__Available data__:
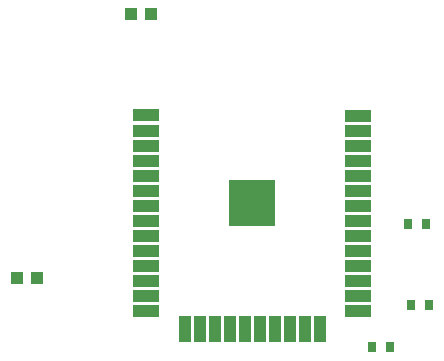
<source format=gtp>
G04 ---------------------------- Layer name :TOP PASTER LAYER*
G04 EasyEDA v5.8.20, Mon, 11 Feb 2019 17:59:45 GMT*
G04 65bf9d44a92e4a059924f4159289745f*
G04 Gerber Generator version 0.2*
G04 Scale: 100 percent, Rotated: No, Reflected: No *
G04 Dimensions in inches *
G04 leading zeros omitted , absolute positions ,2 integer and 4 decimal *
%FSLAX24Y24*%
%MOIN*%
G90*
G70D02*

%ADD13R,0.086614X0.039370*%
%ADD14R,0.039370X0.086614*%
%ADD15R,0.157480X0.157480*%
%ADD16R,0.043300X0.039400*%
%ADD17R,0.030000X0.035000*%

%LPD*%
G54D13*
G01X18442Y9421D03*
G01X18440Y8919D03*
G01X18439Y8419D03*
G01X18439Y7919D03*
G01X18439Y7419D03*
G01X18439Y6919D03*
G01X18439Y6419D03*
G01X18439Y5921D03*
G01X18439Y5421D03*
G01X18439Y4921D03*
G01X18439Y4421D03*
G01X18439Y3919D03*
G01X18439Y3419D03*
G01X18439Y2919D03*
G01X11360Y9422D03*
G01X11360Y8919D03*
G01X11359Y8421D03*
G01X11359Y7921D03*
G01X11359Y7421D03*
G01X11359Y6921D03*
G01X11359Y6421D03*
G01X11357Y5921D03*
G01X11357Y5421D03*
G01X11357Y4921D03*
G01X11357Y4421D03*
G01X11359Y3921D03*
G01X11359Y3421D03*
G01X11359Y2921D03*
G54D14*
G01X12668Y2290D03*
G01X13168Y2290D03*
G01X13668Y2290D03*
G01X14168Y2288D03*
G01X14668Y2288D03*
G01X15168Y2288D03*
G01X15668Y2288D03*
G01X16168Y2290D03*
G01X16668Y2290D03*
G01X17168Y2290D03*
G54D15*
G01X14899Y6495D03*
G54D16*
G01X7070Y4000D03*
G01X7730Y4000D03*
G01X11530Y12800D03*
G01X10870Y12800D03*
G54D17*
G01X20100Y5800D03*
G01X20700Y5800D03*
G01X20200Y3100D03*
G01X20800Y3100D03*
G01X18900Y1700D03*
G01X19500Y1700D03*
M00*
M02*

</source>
...
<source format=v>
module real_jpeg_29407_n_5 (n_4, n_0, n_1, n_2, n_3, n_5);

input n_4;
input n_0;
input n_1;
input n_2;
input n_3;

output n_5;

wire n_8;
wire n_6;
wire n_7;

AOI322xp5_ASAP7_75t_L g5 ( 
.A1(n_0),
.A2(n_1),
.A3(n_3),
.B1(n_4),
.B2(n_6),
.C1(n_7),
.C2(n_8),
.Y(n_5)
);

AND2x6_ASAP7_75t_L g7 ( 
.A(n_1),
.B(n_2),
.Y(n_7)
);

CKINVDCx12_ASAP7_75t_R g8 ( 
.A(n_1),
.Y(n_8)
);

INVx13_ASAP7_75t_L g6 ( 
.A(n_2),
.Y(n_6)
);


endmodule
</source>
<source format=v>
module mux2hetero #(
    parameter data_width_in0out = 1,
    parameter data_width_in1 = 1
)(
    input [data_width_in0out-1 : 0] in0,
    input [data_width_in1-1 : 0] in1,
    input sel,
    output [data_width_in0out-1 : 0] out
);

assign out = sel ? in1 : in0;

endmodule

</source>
--
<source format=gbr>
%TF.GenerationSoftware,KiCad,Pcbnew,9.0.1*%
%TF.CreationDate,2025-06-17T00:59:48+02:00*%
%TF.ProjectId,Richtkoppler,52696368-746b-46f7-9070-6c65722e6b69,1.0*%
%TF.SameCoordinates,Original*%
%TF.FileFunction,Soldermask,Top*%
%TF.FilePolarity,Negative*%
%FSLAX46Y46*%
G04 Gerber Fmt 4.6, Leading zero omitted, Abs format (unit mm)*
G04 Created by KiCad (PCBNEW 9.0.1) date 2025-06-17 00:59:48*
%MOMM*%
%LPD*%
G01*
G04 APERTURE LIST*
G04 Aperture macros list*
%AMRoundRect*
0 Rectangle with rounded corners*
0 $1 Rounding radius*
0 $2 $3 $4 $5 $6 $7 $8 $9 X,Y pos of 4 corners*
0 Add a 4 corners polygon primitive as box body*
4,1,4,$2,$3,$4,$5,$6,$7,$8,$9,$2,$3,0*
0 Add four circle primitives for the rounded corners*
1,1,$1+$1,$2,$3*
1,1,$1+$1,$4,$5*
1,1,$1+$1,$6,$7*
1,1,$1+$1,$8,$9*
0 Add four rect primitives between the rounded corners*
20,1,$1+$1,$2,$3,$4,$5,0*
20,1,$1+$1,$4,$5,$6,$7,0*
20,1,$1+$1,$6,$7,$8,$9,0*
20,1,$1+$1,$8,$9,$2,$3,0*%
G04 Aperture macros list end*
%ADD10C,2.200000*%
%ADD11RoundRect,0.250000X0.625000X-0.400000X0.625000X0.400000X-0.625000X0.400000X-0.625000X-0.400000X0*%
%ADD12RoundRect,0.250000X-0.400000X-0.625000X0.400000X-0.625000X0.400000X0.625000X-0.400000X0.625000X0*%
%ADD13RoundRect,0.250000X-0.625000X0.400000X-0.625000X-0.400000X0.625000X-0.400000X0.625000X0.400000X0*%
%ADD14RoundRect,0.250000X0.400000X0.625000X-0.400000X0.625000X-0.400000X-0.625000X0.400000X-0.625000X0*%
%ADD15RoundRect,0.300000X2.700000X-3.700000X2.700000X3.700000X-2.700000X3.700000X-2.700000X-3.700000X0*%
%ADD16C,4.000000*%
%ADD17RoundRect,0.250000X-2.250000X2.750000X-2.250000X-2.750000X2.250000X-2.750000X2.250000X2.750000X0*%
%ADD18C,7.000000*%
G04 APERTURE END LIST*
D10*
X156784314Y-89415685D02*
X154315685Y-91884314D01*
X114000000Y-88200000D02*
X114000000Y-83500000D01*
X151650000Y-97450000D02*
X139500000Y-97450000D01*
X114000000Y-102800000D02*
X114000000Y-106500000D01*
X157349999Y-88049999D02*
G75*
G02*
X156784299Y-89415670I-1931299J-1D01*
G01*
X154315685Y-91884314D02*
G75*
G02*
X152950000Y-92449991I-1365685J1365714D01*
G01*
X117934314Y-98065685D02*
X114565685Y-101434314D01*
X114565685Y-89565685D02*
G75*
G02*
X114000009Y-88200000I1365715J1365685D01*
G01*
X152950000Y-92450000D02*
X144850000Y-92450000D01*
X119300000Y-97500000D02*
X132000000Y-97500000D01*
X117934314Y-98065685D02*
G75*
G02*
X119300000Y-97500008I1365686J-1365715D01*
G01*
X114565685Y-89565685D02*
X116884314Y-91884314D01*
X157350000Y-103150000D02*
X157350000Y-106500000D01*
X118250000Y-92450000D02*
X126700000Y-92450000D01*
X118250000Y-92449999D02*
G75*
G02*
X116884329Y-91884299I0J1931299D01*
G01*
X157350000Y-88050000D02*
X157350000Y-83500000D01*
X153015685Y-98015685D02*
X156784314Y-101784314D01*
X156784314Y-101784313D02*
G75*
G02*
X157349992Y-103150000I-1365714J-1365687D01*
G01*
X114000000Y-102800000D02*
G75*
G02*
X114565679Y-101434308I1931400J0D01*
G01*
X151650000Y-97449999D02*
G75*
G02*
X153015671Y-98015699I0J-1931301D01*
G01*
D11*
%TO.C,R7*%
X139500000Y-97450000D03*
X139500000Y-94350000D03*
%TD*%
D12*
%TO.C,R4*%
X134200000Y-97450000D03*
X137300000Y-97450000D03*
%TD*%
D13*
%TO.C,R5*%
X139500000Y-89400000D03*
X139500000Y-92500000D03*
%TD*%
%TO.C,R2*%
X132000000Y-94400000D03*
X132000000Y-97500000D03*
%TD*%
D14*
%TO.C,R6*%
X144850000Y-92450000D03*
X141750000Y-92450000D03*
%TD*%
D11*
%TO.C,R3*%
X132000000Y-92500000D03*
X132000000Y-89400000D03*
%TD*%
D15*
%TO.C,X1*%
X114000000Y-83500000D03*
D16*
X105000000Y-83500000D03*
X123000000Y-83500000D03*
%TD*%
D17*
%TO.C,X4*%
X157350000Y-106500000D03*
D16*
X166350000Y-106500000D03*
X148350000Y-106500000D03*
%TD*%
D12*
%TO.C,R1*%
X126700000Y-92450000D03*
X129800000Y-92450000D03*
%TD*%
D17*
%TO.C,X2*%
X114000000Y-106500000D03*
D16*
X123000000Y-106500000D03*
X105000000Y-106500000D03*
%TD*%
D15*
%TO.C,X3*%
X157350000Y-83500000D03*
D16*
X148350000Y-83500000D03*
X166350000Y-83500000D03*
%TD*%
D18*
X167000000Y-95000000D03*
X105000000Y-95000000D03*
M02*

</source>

__Your assignment__: Going back to the entries above, set down exactly the lines that begin at the one with "<source format=gtp>" and end at the one with "G01X11359Y7921D03*", both included, and nothing else.

__Your response__:
<source format=gtp>
G04 ---------------------------- Layer name :TOP PASTER LAYER*
G04 EasyEDA v5.8.20, Mon, 11 Feb 2019 17:59:45 GMT*
G04 65bf9d44a92e4a059924f4159289745f*
G04 Gerber Generator version 0.2*
G04 Scale: 100 percent, Rotated: No, Reflected: No *
G04 Dimensions in inches *
G04 leading zeros omitted , absolute positions ,2 integer and 4 decimal *
%FSLAX24Y24*%
%MOIN*%
G90*
G70D02*

%ADD13R,0.086614X0.039370*%
%ADD14R,0.039370X0.086614*%
%ADD15R,0.157480X0.157480*%
%ADD16R,0.043300X0.039400*%
%ADD17R,0.030000X0.035000*%

%LPD*%
G54D13*
G01X18442Y9421D03*
G01X18440Y8919D03*
G01X18439Y8419D03*
G01X18439Y7919D03*
G01X18439Y7419D03*
G01X18439Y6919D03*
G01X18439Y6419D03*
G01X18439Y5921D03*
G01X18439Y5421D03*
G01X18439Y4921D03*
G01X18439Y4421D03*
G01X18439Y3919D03*
G01X18439Y3419D03*
G01X18439Y2919D03*
G01X11360Y9422D03*
G01X11360Y8919D03*
G01X11359Y8421D03*
G01X11359Y7921D03*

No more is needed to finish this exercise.